Description
Berry Sheet Pan Shortcake is an easy-to-make, crowd-pleasing dessert with layers of buttery shortcake, sweetened berries, and whipped cream. It’s perfect for any occasion, offering a refreshing balance of flavors and textures in a single sheet pan.
Ingredients
- For the shortcake:
2 cups all-purpose flour
1/4 cup granulated sugar
1 tablespoon baking powder
1/2 teaspoon salt
1/2 cup unsalted butter, cold and cubed
3/4 cup heavy cream, plus extra for brushing
1 teaspoon vanilla extract
For the berries:
4 cups mixed berries (strawberries, raspberries, blueberries, or blackberries)
2 tablespoons granulated sugar
1 tablespoon lemon juice
For the whipped cream:
1 cup heavy cream
2 tablespoons powdered sugar
1 teaspoon vanilla extract
Instructions
Preheat the oven: Preheat your oven to 375°F (190°C) and line a sheet pan with parchment paper.
- Prepare the shortcake batter: In a large bowl, whisk together the flour, sugar, baking powder, and salt. Add the cold, cubed butter and use a pastry cutter or your fingers to cut the butter into the dry ingredients until the mixture resembles coarse crumbs. Make a well in the center and pour in the heavy cream and vanilla extract. Stir until just combined—don’t overmix.

Assignment A: From the listing, copy the part that opens with the line containing "Required after each" and closes with the line containing "dist [0.001110, -0.000181]", word for word, leaving out the pictures.

Supplied data:
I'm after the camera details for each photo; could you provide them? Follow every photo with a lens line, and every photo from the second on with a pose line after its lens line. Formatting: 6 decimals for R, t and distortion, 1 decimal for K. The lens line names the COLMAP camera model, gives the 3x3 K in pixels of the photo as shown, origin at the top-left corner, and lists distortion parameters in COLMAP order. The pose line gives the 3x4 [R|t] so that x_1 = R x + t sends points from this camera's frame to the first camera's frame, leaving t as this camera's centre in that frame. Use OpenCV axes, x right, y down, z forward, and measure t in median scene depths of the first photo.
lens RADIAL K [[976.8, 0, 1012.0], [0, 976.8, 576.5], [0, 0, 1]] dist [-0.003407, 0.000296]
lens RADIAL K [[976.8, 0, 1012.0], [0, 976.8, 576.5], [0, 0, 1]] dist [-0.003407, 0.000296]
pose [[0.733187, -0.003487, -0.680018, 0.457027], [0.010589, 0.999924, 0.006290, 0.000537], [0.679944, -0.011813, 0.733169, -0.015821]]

...

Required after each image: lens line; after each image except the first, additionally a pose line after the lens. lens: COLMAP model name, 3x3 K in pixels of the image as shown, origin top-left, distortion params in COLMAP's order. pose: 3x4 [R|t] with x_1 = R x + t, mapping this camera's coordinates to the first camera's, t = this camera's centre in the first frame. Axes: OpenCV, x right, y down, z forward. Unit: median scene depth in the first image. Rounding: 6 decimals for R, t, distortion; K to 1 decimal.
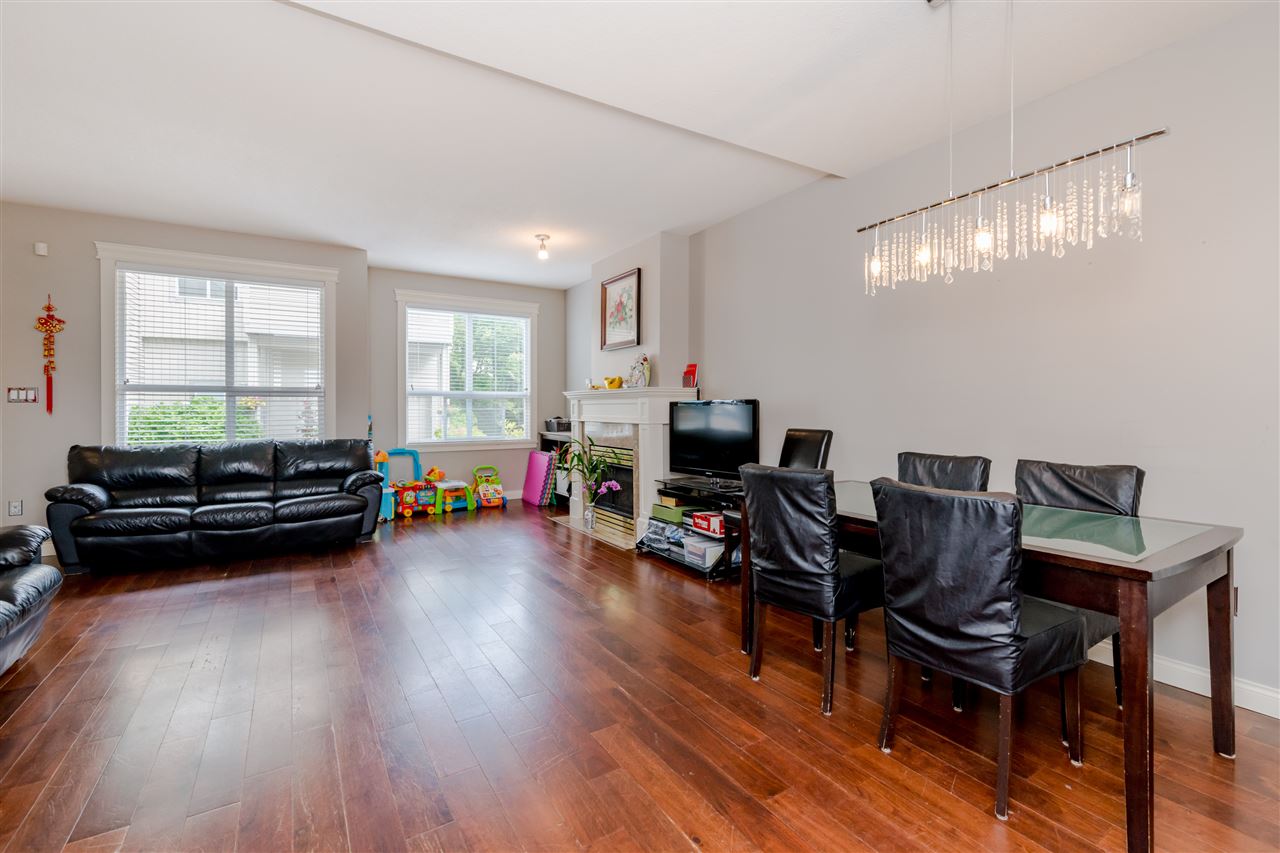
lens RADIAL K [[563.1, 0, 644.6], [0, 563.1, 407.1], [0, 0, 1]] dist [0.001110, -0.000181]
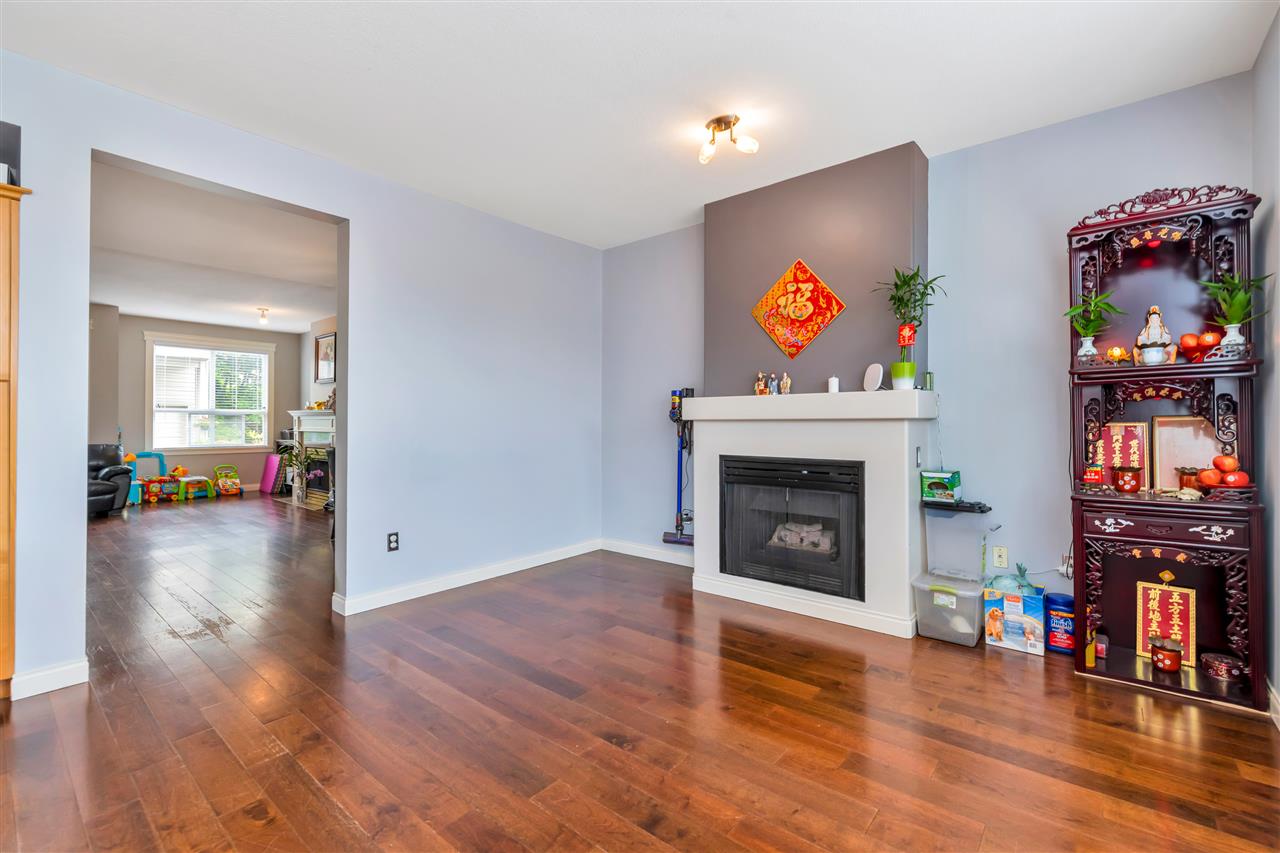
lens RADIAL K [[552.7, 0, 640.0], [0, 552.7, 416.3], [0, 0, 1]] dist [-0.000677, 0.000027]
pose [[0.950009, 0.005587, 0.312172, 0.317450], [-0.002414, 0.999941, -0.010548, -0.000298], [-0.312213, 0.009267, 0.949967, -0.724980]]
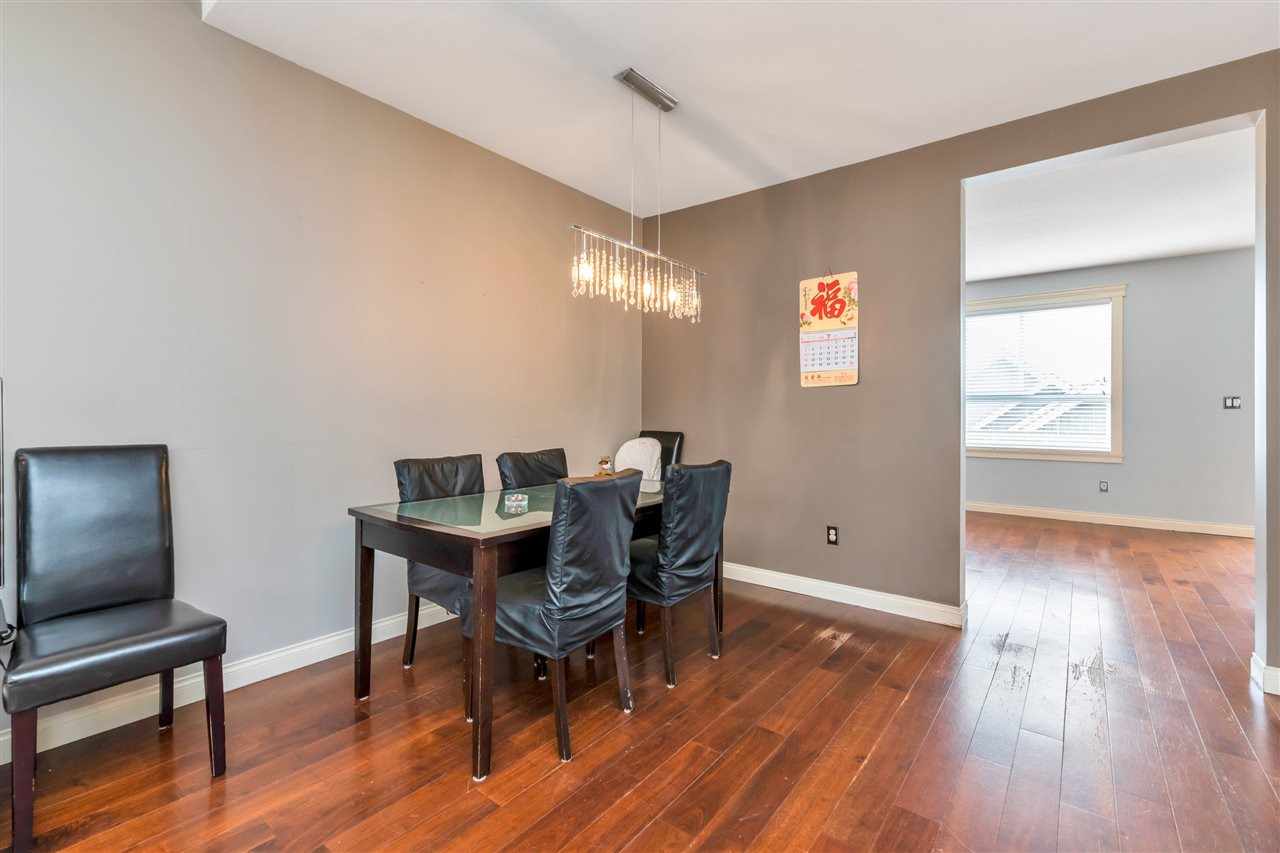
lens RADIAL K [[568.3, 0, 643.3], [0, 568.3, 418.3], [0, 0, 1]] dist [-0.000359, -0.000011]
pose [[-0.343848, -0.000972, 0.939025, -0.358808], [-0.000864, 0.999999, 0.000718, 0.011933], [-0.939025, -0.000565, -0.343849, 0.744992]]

Assignment B: According to the berry shortcake recipe, what makes this dessert perfect for any occasion?

Answer area A:
Required after each image: lens line; after each image except the first, additionally a pose line after the lens. lens: COLMAP model name, 3x3 K in pixels of the image as shown, origin top-left, distortion params in COLMAP's order. pose: 3x4 [R|t] with x_1 = R x + t, mapping this camera's coordinates to the first camera's, t = this camera's centre in the first frame. Axes: OpenCV, x right, y down, z forward. Unit: median scene depth in the first image. Rounding: 6 decimals for R, t, distortion; K to 1 decimal.
lens RADIAL K [[563.1, 0, 644.6], [0, 563.1, 407.1], [0, 0, 1]] dist [0.001110, -0.000181]

Answer area B: It offers a refreshing balance of flavors and textures in a single sheet pan.